Apa yang ditawarkan untuk meningkatkan daya membaca, tidak secara masif namun bersifat individual. Dalam artikel-artikel yang tersebar di internet, hanya bersifat mengajak orang-orang bagaimana menumbuhkan minat membaca. Saya pikir itu masih kurang, meskipun itu masih tetap bagian penting untuk mengajak masyarakat untuk membaca.
Kelemahannya, bagaimana jika orang memang tidak berminat. Jika ia berminat, mengapa ia harus membaca artikel minat membaca. Terkecuali artikel tersebut memberikan tips membaca, kepada orang yang sudah minat untuk membaca, agar supaya tetap konsisten. Lalu bagaimana cara mengajak orang yang memang tidak ada minat untuk membaca.
Solusi yang ditawarkan penulis adalah, revolusi mental secara radikal. Bukan revolusi mental yang sering kita dengar. Revolusi mental seperti itu terkesan membeo dan hanya sebatas wacana. Gaung revolusi mental tersebut hanya sekedar nama saja, padahal sama saja dengan hal-hal yang sudah biasa diajarkan oleh para guru dan orang tua, belum ada perubahan yang signifikan atau sesuatu yang benar-benar menggebrak.
Pemerintah, guru, dan orang tua harus menerapkan revolusi mental yang radikal. Bukan hanya sekedar mengajar tindakan yang disiplin, menghormati orang yang lebih tua, atau jangan berbohong dan lain sebagainya. Ini yang saya katakan membeo, para siswa atau anak dipaksa begitu saja dengan aturan yang ada, tanpa ada proses berpikir yang diajarkan mengapa tindakan itu perlu dilakukan.
Pemerintah harus menyediakan buku bacaan untuk semua tema. Jangan ada mengkotak-kotakkan jenis judul buku atau bacaan lainya. Kejadian yang sering kita lihat adalah, adanya penyitaan buku secara paksa. Mungkin yang menyita masih belum membaca kata pengantarnya.

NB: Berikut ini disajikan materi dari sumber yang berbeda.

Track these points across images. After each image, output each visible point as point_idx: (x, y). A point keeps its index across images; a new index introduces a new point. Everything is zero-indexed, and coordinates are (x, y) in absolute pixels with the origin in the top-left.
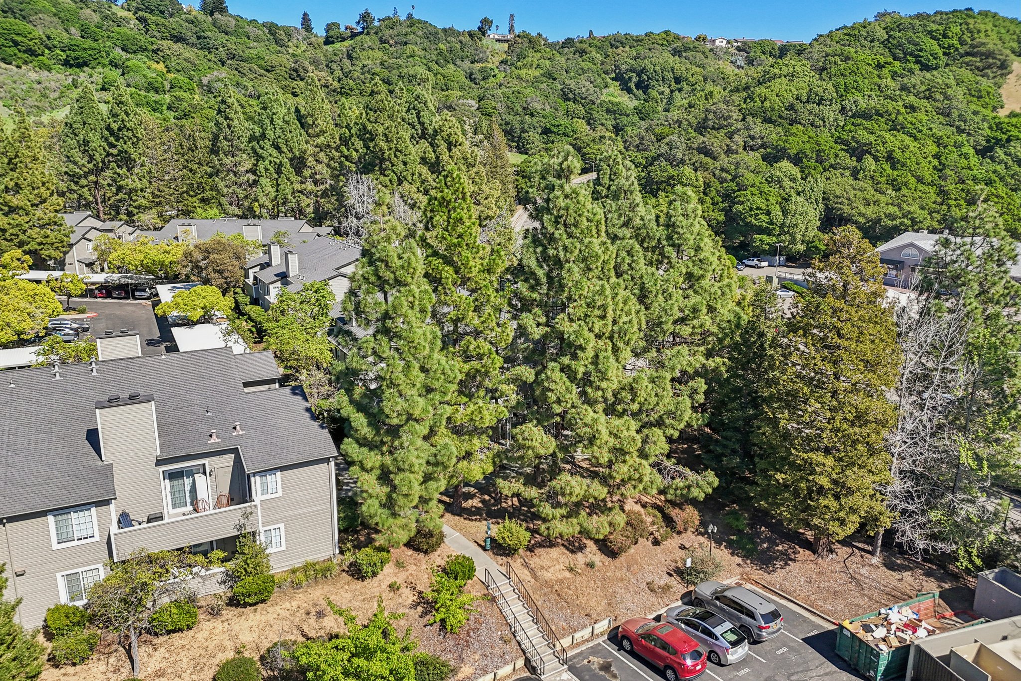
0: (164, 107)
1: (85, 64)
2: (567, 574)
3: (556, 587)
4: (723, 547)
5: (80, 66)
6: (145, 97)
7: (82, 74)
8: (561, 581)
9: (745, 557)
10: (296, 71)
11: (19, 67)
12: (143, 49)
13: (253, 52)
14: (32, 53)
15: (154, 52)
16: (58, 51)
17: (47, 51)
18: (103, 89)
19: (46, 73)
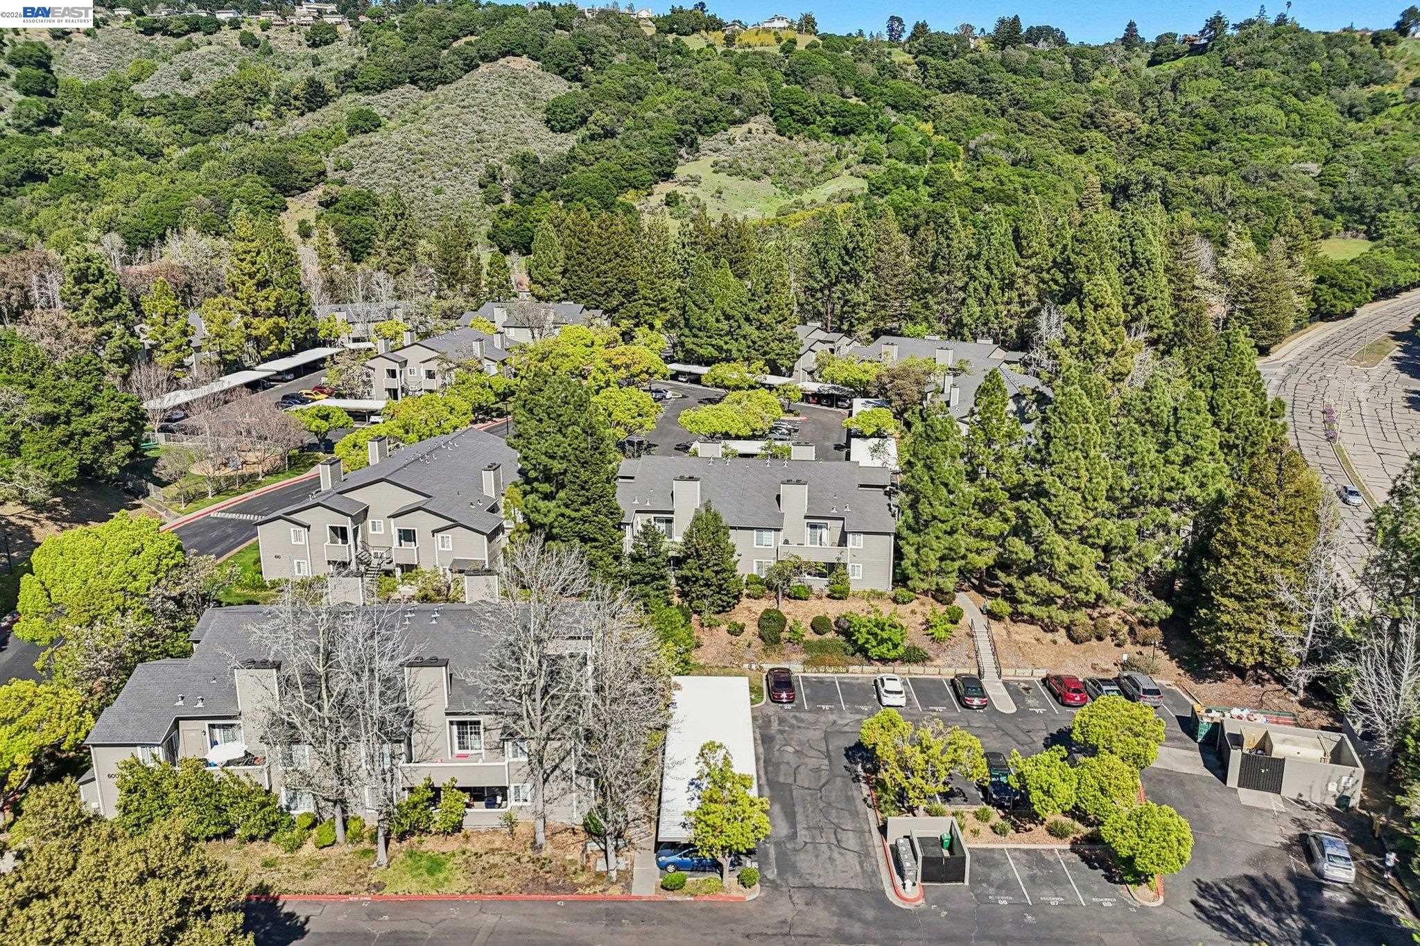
0: (921, 181)
1: (852, 131)
2: (1034, 641)
3: (1021, 645)
5: (846, 133)
6: (904, 170)
7: (848, 143)
8: (1025, 643)
10: (1091, 116)
11: (791, 138)
12: (915, 106)
13: (1042, 94)
14: (806, 122)
15: (926, 109)
16: (829, 118)
17: (818, 118)
18: (864, 161)
19: (814, 143)
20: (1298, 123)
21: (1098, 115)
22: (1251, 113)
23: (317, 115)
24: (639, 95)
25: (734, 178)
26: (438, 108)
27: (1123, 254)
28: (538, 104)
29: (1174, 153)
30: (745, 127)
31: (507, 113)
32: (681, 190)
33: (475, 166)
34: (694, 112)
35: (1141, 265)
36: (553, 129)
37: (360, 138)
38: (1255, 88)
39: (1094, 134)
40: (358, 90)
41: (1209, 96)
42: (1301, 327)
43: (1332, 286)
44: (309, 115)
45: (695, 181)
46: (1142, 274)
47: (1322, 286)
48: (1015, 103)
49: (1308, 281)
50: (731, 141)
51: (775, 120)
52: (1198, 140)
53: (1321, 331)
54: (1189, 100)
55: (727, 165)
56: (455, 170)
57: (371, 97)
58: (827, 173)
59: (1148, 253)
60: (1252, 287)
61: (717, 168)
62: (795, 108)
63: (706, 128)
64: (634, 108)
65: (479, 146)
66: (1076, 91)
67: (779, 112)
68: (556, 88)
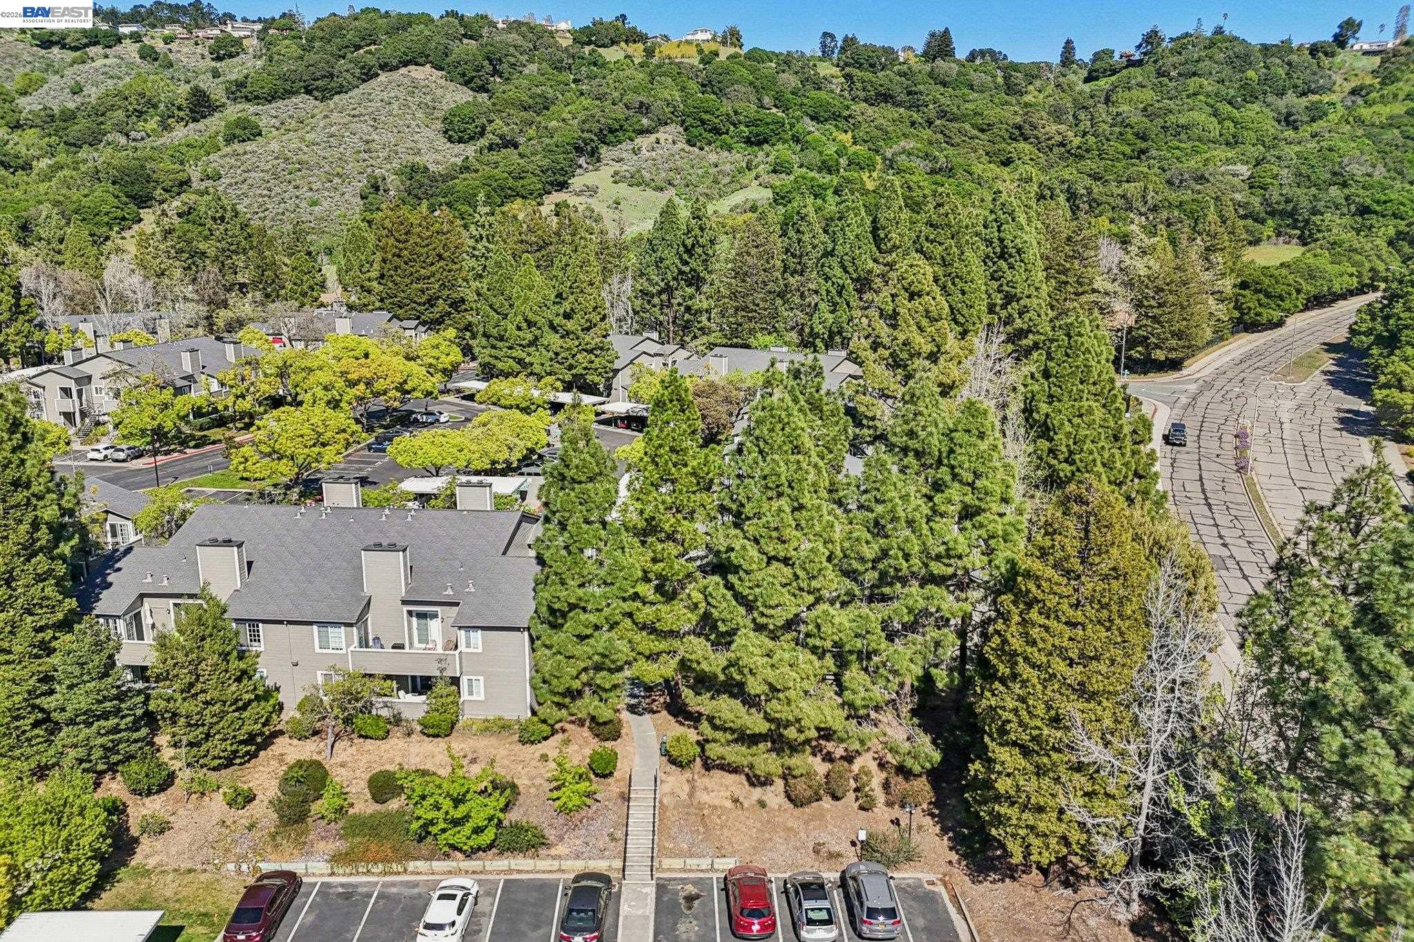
0: (832, 190)
1: (766, 141)
2: (729, 804)
3: (706, 812)
4: (945, 838)
5: (759, 144)
6: (813, 179)
7: (761, 154)
8: (715, 807)
9: (964, 856)
10: (1019, 128)
11: (701, 149)
12: (836, 117)
13: (970, 106)
14: (716, 131)
15: (846, 119)
16: (742, 127)
17: (732, 128)
18: (775, 171)
19: (726, 153)
20: (1232, 130)
21: (1027, 126)
22: (1182, 121)
23: (201, 125)
24: (546, 105)
25: (635, 189)
26: (326, 117)
27: (989, 243)
28: (437, 114)
29: (1103, 163)
30: (653, 137)
31: (401, 123)
32: (572, 201)
33: (359, 177)
34: (598, 121)
35: (1011, 256)
36: (450, 139)
37: (237, 146)
38: (1188, 97)
39: (1022, 145)
40: (248, 100)
41: (1141, 106)
42: (1222, 339)
43: (1257, 291)
44: (191, 125)
45: (592, 191)
46: (1011, 267)
47: (1247, 292)
48: (943, 114)
49: (1227, 285)
50: (636, 152)
51: (686, 130)
52: (1128, 150)
53: (1244, 343)
54: (1120, 110)
55: (628, 175)
56: (337, 180)
57: (260, 107)
58: (736, 184)
59: (1018, 240)
60: (1159, 290)
61: (617, 178)
62: (706, 117)
63: (611, 138)
64: (538, 119)
65: (366, 156)
66: (1007, 103)
67: (689, 121)
68: (460, 96)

Apakah mereka yang menyita itu, melakukan atas inisiatif mereka sendiri, ataukah di balik itu pemerintah mendukungnya. Agar kekuasaan para politisi tidak disentil oleh buku-buku berhaluan kiri. Persis apa yang saya katakan pada awal paragraf ini, bahwa tidak ada buku yang tidak ada anti tesisnya. Maka dari itu semua tema buku dan genre buku, harus dicetak dan disebarkan seluas-luasnya.
Dan peran guru dan orang tua adalah ujung tombak untuk bisa mengajak siswa dan anak mereka agar rajin membaca. Biarkan anak-anak menentukan tema apa yang dibacanya tanpa ada paksaan. Tugas guru dan orang tua hanya mengawasi mereka. Hanya kelemahan di sekolah adalah, kurangnya tema-tema buku yang berkualitas, lebih banyak hanya buku-buku pelajaran saja. Namun kembali lagi pada pemerintah yang menyediakannya.
Suatu peran yang krusial dari guru dan orang tua adalah, mengawasi mereka membaca. Bukan pada apa yang mereka baca, namun pada lebih mempertanyakan isi buku tersebut. Sekalipun buku pelajaran, kitab suci, atau komik-komik, tetap bisa dipertanyakan. Adalah pentingnya berdialektika, jika anak atau siswa sangat berminat terhadap buku tersebut. Guru dan orang tua bisa menjadi sebagai anti tesis dari apa yang ia pahami dari bacaan tersebut.
Hemat saya kurangnya minat membaca adalah, kurangnya bacaan yang bersifat mengajak seseorang untuk mempertanyakan. Terkesan seperti menyuapi pembaca, bahwa apa yang ada dalam isi buku tersebut bersifat pasti. Artinya tidak ada tantangan untuk pembaca, ambil contoh, mengapa novel-novel dan komik-komik paling banyak diminati, itu karena pembuatnya selalu membuat pembaca penasaran akan kelanjutannya ceritanya.
Akhirnya semua keputusan berada pada tangan kita. Apa yang kita percayai, apakah hanya sebatas wacana saja ataukah hanya kemasannya saja tapi pelaksanaannya tetap sama. Jika tidak ada perubahan yang terlihat, maka kita sebagai individu yang berkesadaraan, bergerak sendiri di bawah bayang-bayang.